When a gas company breaks pavement to replace old gas line pipe, the pipe is just part of the cost.

“When you’re doing this kind of work in the city, it’s slow and very costly,” said Ken Johnston, Peoples Natural Gas Co. vice president of operations.

Ancillary costs can more than double a project’s price tag. Municipalities require that utilities repave streets, replace sidewalks and inspect affected homes before reconnecting gas service and lighting gas-fired appliances. In Pittsburgh, add the cost of hiring city police for traffic control at hourly rates that can top $50.

It costs about $1 million to replace one mile of gas main distribution gas line pipe in the Pittsburgh area and nearly $10 million in New York City, according to the American Gas Association, an industry group based in Washington.

“It’s helping us in the eastern part of the city. When they’re done, they’re resurfacing streets,” said Guy Costa, Pittsburgh’s chief operations officer.

Peoples’ work in Swissvale this summer resulted in replacement of old sidewalks, said Peoples supervisor Bart Ryan.

The timing of a line replacement is something the company can control, Johnston said. But, “You also have the things where folks are working and they hit a gas line.”

Even if a strike doesn’t puncture the line, Johnston said, it can cause a weak spot that leads to a leak or break years later.

One such leak led to a March 5, 2008, explosion that tore apart the Plum home where Richard Leith, 64, was babysitting his granddaughter, Gianna Pettinato, then 4. The blast killed Leith and hurled the child 50 feet, breaking her leg.
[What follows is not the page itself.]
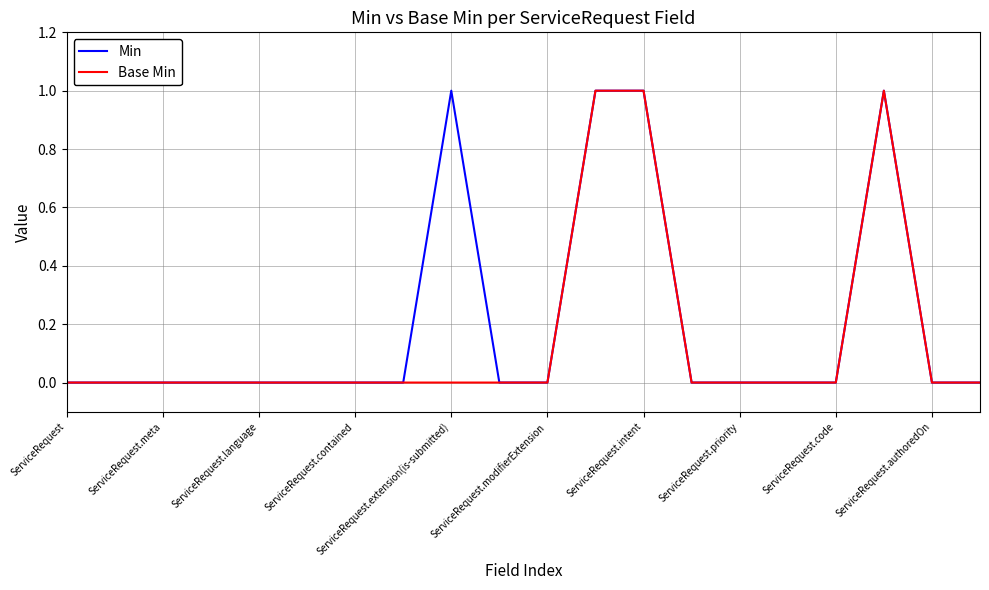

True or false: Min has a value of 0 at ServiceRequest.modifierExtension.

True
Investigators with the National Transportation Safety Board found a dent in the underside of the steel gas line pipe where it had cracked. Excavation records, the type of damage, and the amount of corrosion indicated a backhoe scraped through the gas line pipe’s coating about five years before the explosion — around the time a plumber and excavator worked on a nearby sewer line, the NTSB concluded.

Leith’s family settled lawsuits with two gas companies and two contractors for $2.9 million in 2010.